- DESCRIPTION OF THE TASK
To complete this task, print all the data below exactly but leave out the images.

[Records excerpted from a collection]
--*--

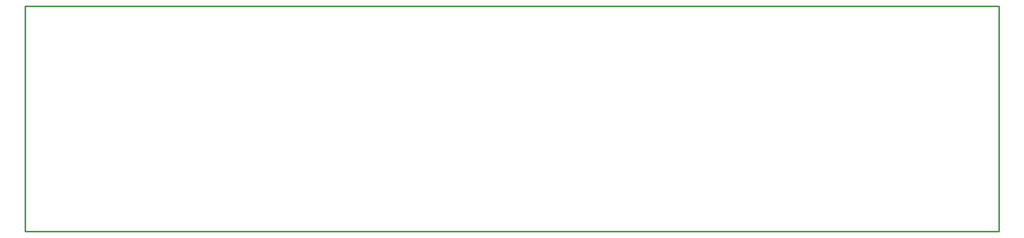
<source format=gbr>
G04 start of page 4 for group 2 idx 2 *
G04 Title: (unknown), outline *
G04 Creator: pcb 20140316 *
G04 CreationDate: Thu 29 Nov 2018 09:53:53 PM GMT UTC *
G04 For: railfan *
G04 Format: Gerber/RS-274X *
G04 PCB-Dimensions (mil): 6340.00 1470.00 *
G04 PCB-Coordinate-Origin: lower left *
%MOIN*%
%FSLAX25Y25*%
%LNOUTLINE*%
%ADD61C,0.0100*%
G54D61*X0Y147000D02*X634000D01*
Y0D01*
X0D01*
Y147000D01*
M02*

</source>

--*--

- WRITTEN SOLUTION
<source format=gbr>
G04 start of page 4 for group 2 idx 2 *
G04 Title: (unknown), outline *
G04 Creator: pcb 20140316 *
G04 CreationDate: Thu 29 Nov 2018 09:53:53 PM GMT UTC *
G04 For: railfan *
G04 Format: Gerber/RS-274X *
G04 PCB-Dimensions (mil): 6340.00 1470.00 *
G04 PCB-Coordinate-Origin: lower left *
%MOIN*%
%FSLAX25Y25*%
%LNOUTLINE*%
%ADD61C,0.0100*%
G54D61*X0Y147000D02*X634000D01*
Y0D01*
X0D01*
Y147000D01*
M02*

</source>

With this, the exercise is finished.